→ Your task
Nothing other than an exact copy of the records should be returned.

→ Exercise inputs
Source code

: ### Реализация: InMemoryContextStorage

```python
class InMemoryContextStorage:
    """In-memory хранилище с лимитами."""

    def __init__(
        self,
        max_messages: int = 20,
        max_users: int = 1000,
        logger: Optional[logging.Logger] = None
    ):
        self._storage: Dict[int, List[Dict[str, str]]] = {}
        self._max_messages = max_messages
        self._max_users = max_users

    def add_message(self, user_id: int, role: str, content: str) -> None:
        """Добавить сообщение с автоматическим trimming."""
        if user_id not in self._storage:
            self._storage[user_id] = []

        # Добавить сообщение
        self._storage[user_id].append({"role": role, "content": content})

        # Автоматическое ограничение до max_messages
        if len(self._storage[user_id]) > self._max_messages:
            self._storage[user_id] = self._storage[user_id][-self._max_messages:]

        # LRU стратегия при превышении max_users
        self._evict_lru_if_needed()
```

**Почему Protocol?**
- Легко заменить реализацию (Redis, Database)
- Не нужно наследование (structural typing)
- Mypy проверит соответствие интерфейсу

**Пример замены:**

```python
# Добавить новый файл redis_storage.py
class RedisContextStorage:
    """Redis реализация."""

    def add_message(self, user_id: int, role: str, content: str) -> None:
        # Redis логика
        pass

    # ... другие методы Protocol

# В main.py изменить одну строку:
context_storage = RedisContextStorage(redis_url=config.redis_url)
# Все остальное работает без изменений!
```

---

→ Your response
Source code

: ### Реализация: InMemoryContextStorage

```python
class InMemoryContextStorage:
    """In-memory хранилище с лимитами."""

    def __init__(
        self,
        max_messages: int = 20,
        max_users: int = 1000,
        logger: Optional[logging.Logger] = None
    ):
        self._storage: Dict[int, List[Dict[str, str]]] = {}
        self._max_messages = max_messages
        self._max_users = max_users

    def add_message(self, user_id: int, role: str, content: str) -> None:
        """Добавить сообщение с автоматическим trimming."""
        if user_id not in self._storage:
            self._storage[user_id] = []

        # Добавить сообщение
        self._storage[user_id].append({"role": role, "content": content})

        # Автоматическое ограничение до max_messages
        if len(self._storage[user_id]) > self._max_messages:
            self._storage[user_id] = self._storage[user_id][-self._max_messages:]

        # LRU стратегия при превышении max_users
        self._evict_lru_if_needed()
```

**Почему Protocol?**
- Легко заменить реализацию (Redis, Database)
- Не нужно наследование (structural typing)
- Mypy проверит соответствие интерфейсу

**Пример замены:**

```python
# Добавить новый файл redis_storage.py
class RedisContextStorage:
    """Redis реализация."""

    def add_message(self, user_id: int, role: str, content: str) -> None:
        # Redis логика
        pass

    # ... другие методы Protocol

# В main.py изменить одну строку:
context_storage = RedisContextStorage(redis_url=config.redis_url)
# Все остальное работает без изменений!
```

---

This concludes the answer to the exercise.